What you need to do
Leave out the pictures and repeat every record exactly.

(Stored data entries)
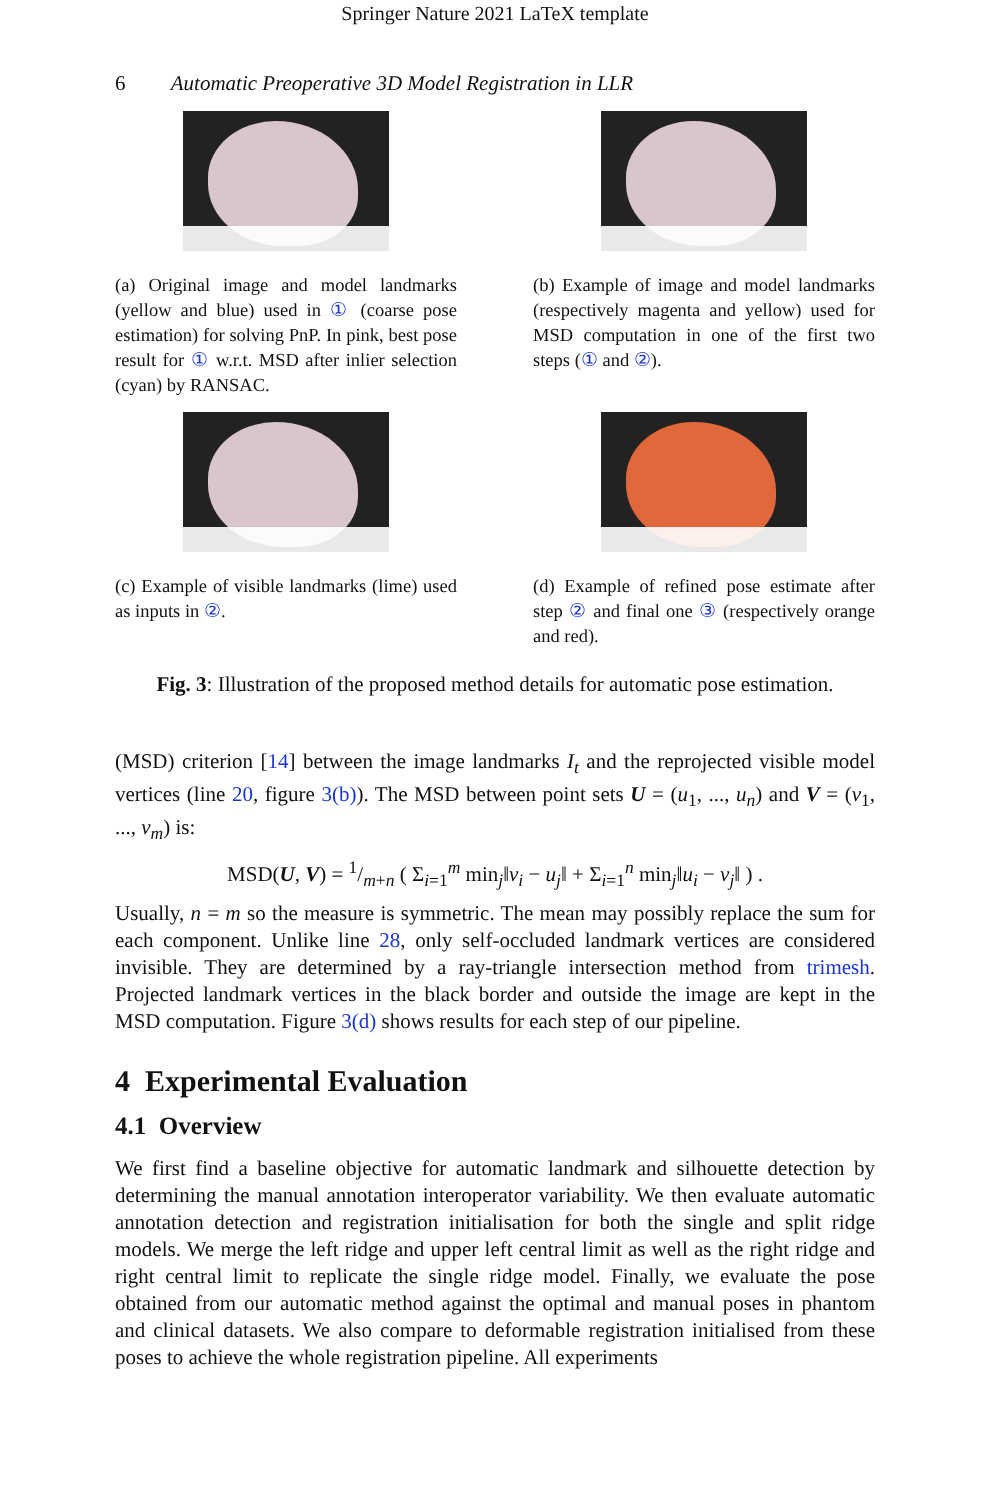Springer Nature 2021 LaTeX template
6 Automatic Preoperative 3D Model Registration in LLR
(a) Original image and model landmarks (yellow and blue) used in ① (coarse pose estimation) for solving PnP. In pink, best pose result for ① w.r.t. MSD after inlier selection (cyan) by RANSAC.
(b) Example of image and model landmarks (respectively magenta and yellow) used for MSD computation in one of the first two steps (① and ②).
(c) Example of visible landmarks (lime) used as inputs in ②.
(d) Example of refined pose estimate after step ② and final one ③ (respectively orange and red).
Fig. 3: Illustration of the proposed method details for automatic pose estimation.
(MSD) criterion [14] between the image landmarks I<sub>t</sub> and the reprojected visible model vertices (line 20, figure 3(b)). The MSD between point sets U = (u<sub>1</sub>, ..., u<sub>n</sub>) and V = (v<sub>1</sub>, ..., v<sub>m</sub>) is:
MSD(U, V) = 1/m+n ( Σ<sub>i=1</sub><sup>m</sup> min<sub>j</sub>‖v<sub>i</sub> − u<sub>j</sub>‖ + Σ<sub>i=1</sub><sup>n</sup> min<sub>j</sub>‖u<sub>i</sub> − v<sub>j</sub>‖ ) .
Usually, n = m so the measure is symmetric. The mean may possibly replace the sum for each component. Unlike line 28, only self-occluded landmark vertices are considered invisible. They are determined by a ray-triangle intersection method from trimesh. Projected landmark vertices in the black border and outside the image are kept in the MSD computation. Figure 3(d) shows results for each step of our pipeline.
4 Experimental Evaluation
4.1 Overview
We first find a baseline objective for automatic landmark and silhouette detection by determining the manual annotation interoperator variability. We then evaluate automatic annotation detection and registration initialisation for both the single and split ridge models. We merge the left ridge and upper left central limit as well as the right ridge and right central limit to replicate the single ridge model. Finally, we evaluate the pose obtained from our automatic method against the optimal and manual poses in phantom and clinical datasets. We also compare to deformable registration initialised from these poses to achieve the whole registration pipeline. All experiments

Response
Springer Nature 2021 LaTeX template
6 Automatic Preoperative 3D Model Registration in LLR
(a) Original image and model landmarks (yellow and blue) used in ① (coarse pose estimation) for solving PnP. In pink, best pose result for ① w.r.t. MSD after inlier selection (cyan) by RANSAC.
(b) Example of image and model landmarks (respectively magenta and yellow) used for MSD computation in one of the first two steps (① and ②).
(c) Example of visible landmarks (lime) used as inputs in ②.
(d) Example of refined pose estimate after step ② and final one ③ (respectively orange and red).
Fig. 3: Illustration of the proposed method details for automatic pose estimation.
(MSD) criterion [14] between the image landmarks I<sub>t</sub> and the reprojected visible model vertices (line 20, figure 3(b)). The MSD between point sets U = (u<sub>1</sub>, ..., u<sub>n</sub>) and V = (v<sub>1</sub>, ..., v<sub>m</sub>) is:
MSD(U, V) = 1/m+n ( Σ<sub>i=1</sub><sup>m</sup> min<sub>j</sub>‖v<sub>i</sub> − u<sub>j</sub>‖ + Σ<sub>i=1</sub><sup>n</sup> min<sub>j</sub>‖u<sub>i</sub> − v<sub>j</sub>‖ ) .
Usually, n = m so the measure is symmetric. The mean may possibly replace the sum for each component. Unlike line 28, only self-occluded landmark vertices are considered invisible. They are determined by a ray-triangle intersection method from trimesh. Projected landmark vertices in the black border and outside the image are kept in the MSD computation. Figure 3(d) shows results for each step of our pipeline.
4 Experimental Evaluation
4.1 Overview
We first find a baseline objective for automatic landmark and silhouette detection by determining the manual annotation interoperator variability. We then evaluate automatic annotation detection and registration initialisation for both the single and split ridge models. We merge the left ridge and upper left central limit as well as the right ridge and right central limit to replicate the single ridge model. Finally, we evaluate the pose obtained from our automatic method against the optimal and manual poses in phantom and clinical datasets. We also compare to deformable registration initialised from these poses to achieve the whole registration pipeline. All experiments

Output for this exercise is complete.